**WHAT THE TASK REQUIRES**: Say how many lines in the records hold the word "Россия", and give nothing but that number.

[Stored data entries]
• • • • • • •

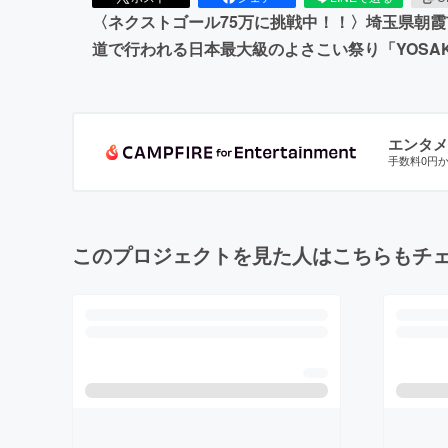
〈ネクストゴール75万に挑戦中！！〉埼玉県朝霞市
道で行われる日本最大級のよさこい祭り「YOSA
エンタメ
手数料0円
このプロジェクトを見た人はこちらもチ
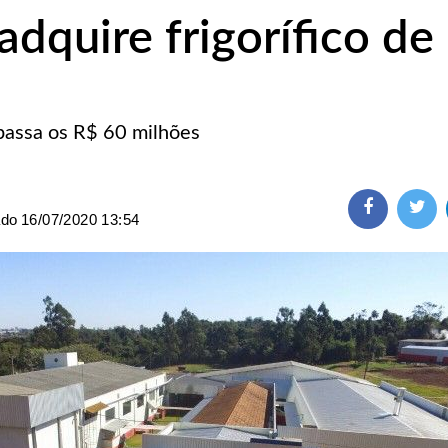
dquire frigorífico de
passa os R$ 60 milhões
ado
16/07/2020 13:54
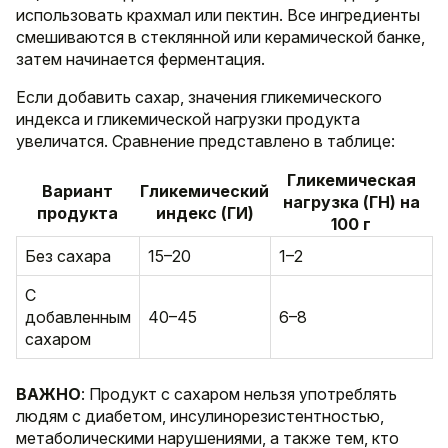
использовать крахмал или пектин. Все ингредиенты
смешиваются в стеклянной или керамической банке,
затем начинается ферментация.
Если добавить сахар, значения гликемического
индекса и гликемической нагрузки продукта
увеличатся. Сравнение представлено в таблице:
Гликемическая
Вариант
Гликемический
нагрузка (ГН) на
продукта
индекс (ГИ)
100 г
Без сахара
15–20
1–2
С
добавленным
40–45
6–8
сахаром
ВАЖНО
: Продукт с сахаром нельзя употреблять
людям с диабетом, инсулинорезистентностью,
метаболическими нарушениями, а также тем, кто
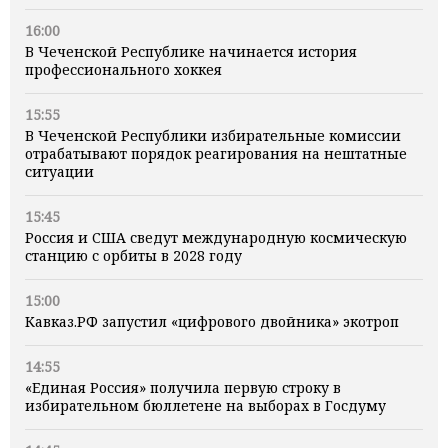
16:00
В Чеченской Республике начинается история
профессионального хоккея
15:55
В Чеченской Республики избирательные комиссии
отрабатывают порядок реагирования на нештатные
ситуации
15:45
Россия и США сведут международную космическую
станцию с орбиты в 2028 году
15:00
Кавказ.РФ запустил «цифрового двойника» экотроп
14:55
«Единая Россия» получила первую строку в
избирательном бюллетене на выборах в Госдуму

• • • • • • •

**SOLUTION TO THE PROBLEM**: 2